======== Input material
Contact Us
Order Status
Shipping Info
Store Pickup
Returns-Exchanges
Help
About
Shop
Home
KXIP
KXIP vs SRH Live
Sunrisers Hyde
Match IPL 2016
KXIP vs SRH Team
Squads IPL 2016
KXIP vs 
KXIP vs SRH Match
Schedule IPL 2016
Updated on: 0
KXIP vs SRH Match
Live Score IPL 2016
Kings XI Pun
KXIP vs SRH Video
================
======== Input material
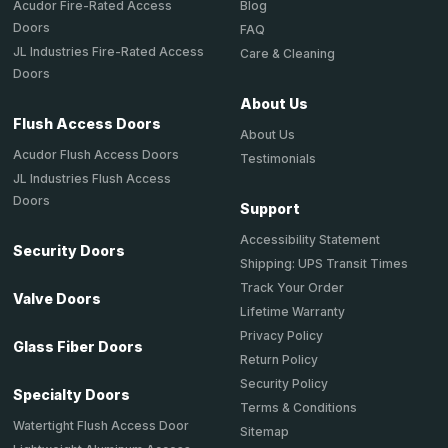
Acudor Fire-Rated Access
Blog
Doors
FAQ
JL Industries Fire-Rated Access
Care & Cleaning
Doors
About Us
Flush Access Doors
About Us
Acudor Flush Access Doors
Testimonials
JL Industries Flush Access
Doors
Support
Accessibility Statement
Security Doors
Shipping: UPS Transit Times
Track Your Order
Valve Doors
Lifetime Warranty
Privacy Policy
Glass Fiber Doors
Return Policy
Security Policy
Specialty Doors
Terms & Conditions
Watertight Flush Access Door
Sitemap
================
* Task description *
Copy each line above that contains the string "Industries".

* Reply to the task *
JL Industries Fire-Rated Access
JL Industries Flush Access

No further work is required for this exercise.